» **DEINE AUFGABE**
Welche Grafikkarte gibt Andersenx im Textauszug für das eigene System an?
======== TEXTAUSZUG
# NFS Sift ruckler Stockt



## Andersenx (17. Mai 2010)

Hallo,
Bei mir ruckelt und stockt das spiel wenn ich mit der Ansicht spiele wo man das komplette Auto sieht, und die Gegner vor mir sind bzw neben mir.

Wenn ich mit der ansicht im Cockbit spiele hab ich echt keine probs läuft super, hab auch schon mehrmals neu Installiert, leider hat das nix gebracht.
Im Spiel sonst habe ich alles Max
Spiele in HD 24 Zoll 1920X1080p

NV Treiber habe ich auf 3D Anwendung entscheiden lassen.
Patch 1.02 ist drauf.

Mein System
Intel core I7 920 OC 3,8
Ram 6 GB 1600 (760) MHZ
Grafikkarte GTX 295

Treiber sind alle aktuell

Ich vermute es liegt ganz einfach am Game schlecht Programmiert oder ???


----------



## ATImania (17. Mai 2010)

Also was verstehst du denn unter ruckler?? Wieviele Frames hast du denn??
================
======== ZU PRÜFENDES MATERIAL
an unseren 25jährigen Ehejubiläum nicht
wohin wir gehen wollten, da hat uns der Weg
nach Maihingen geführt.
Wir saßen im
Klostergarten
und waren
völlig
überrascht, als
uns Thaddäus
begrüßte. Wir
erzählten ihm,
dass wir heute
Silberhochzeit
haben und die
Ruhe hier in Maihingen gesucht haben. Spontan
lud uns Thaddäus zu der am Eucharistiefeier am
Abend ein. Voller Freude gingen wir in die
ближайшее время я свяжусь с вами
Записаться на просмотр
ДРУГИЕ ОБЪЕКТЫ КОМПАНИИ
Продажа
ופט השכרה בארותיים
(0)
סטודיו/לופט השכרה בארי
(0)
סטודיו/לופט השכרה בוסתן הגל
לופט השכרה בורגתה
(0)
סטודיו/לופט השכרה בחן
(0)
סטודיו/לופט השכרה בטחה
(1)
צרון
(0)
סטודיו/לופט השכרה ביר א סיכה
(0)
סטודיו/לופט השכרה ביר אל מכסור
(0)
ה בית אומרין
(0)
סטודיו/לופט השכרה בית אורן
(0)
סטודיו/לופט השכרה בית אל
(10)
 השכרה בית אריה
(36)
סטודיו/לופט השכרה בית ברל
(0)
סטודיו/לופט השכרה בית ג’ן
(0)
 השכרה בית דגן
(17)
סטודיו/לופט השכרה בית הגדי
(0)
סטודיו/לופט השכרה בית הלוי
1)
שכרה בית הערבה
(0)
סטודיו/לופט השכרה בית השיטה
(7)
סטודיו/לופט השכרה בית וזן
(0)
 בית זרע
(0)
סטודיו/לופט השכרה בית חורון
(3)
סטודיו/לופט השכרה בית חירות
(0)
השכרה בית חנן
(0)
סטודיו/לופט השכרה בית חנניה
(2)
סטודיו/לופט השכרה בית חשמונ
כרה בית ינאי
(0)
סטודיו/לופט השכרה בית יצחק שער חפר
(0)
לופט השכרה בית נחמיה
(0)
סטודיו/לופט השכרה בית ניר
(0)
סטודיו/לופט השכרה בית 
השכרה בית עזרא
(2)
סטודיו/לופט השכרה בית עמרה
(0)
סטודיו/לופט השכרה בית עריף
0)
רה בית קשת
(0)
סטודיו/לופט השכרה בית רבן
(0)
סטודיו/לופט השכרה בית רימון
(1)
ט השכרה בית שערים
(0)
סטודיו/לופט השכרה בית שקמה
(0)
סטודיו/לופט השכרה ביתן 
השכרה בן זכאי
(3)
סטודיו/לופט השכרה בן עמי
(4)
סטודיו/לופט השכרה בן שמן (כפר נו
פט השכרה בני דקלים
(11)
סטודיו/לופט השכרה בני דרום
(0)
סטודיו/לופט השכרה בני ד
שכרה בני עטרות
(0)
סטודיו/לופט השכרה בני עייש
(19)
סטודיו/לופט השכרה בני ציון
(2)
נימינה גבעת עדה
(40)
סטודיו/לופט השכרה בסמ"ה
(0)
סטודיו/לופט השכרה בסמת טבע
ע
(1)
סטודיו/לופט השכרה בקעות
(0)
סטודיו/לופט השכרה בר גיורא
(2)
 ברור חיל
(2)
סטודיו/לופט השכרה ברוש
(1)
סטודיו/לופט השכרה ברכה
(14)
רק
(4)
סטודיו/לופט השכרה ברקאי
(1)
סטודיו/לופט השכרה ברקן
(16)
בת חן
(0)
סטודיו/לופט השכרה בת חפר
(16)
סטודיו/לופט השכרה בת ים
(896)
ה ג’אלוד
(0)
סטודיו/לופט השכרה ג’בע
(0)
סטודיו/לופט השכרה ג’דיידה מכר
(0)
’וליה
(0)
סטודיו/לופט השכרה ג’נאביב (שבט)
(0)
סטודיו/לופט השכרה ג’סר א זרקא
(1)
================
» **ERWARTETE AUSGABE**
Eine GTX 295.